I will give a gist of this collection for the readers. The poem: “Marcelino No Bread No Wine”, poeticizes the true story of a Salvadorian man. A worker dies under the freeway of Glenn Cove in Long Island when no one comes to his rescue. The title of the poem alludes to another famous song from the Spanish film from 1955 by Sorozábal. The poem contrasts the death of the migrant with the opulence of the neighborhood where it takes place: “home of the Morgans, the Woolworth’s and the Pratt’s, / the “true Americans.” There was no bread or wine for the “wailing sound of a man crying like an abandoned baby” while the Salvadorian, Ecuadorian and Nicaraguan domestics, illegal aliens, not only from their homelands but within the affluence in which they toil away, could not “nurse to sleep” this fellow comrade. The poignant lyrics by Sorozábal: “Sueña, sueña, Marcelino, ya llegó tu despertar”, sound as a backdrop to me as a reader since the awakening of Marcelino in the poem and in the real life tragedy is to death on a freeway and an end to his American dream.
Reader comments for this new collection appear from Gay Writers Daniel Torres and Luis (Bronco) Castro. Alma Simounet, a professor at UPR, also endorses the collection with her comments. I do not wish to spill the beans on the poetic gems in this collection but I do urge the readers of Diálogo to place their orders through Editorial Atabex or Lulu.com.
“Aliens in NYC” is a magnificent collection for those of us interested in the subject of exile and it adds a new dimension to the subject, the multilayered lives of body and mind of those who migrate. Matos Cintrón shows in this collection that she is a relevant artist populating the decades of this new Millennium with much to teach and much to offer on migrant history and American literature and culture.
Six Nations
It’s been three days of moon
and the woodland of the reservation blazes,
six nations reduced to the valley of Onondaga.
Three days of moon scorching the forest
even as the tender daughters dance in the city
the ritual song of the Moccasins, an imaginary rest between the battles
against the pale faces.
In the ancient region of the eagle and the tiger
it’s been three days of burning forests in oblivion
while in the city,
where the original fountains of incandescent gold no longer flow,
the chieftain recounts the legend of the vain young woman
whose face was erased one day by the gods.

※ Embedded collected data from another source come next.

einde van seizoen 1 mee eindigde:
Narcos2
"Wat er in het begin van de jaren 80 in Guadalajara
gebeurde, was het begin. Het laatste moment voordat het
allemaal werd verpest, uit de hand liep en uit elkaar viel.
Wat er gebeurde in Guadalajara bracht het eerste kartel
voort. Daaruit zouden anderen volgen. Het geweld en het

Chief of Six Indian nations now reduced
to a dull and wretched dance offering in the epicenter of the city
under the reflecting lights, where your triple image soars
to the region where petrified torrents of sun once flowed ,
while the forest seethes in the reservation.
Nemir Matos Cintron (Translated by Luzma Umpierre)
*The author is a Puerto Rican Poet, Scholar, Human Rights Advocate
Nota aclaratoria: Este texto fue editado a petición de la autora el 15 de diciembre de 2011: "Carlos Rodriguez's presentation of Ms.Matos Cintron occurred not at the MLA but at the Puerto Rican Studies Association meeting in 2008. Unfortunately, I had relied on the poet's memory and not done that particular research. I apologize. Carlos Rodriguez and others on the island were always inclusive of Ms. Matos. She certainly does not owe anything to anyone but herself. As I said in a public note "Yo fui solo la nota rota que completo el arpegio de dos grandes poetas": one of the word(Ms.Matos-Cintron) and another one from the poetry of art(Yolanda V. Fundora). My profound gratitude to Dialogo for allowing me to correct accuracy."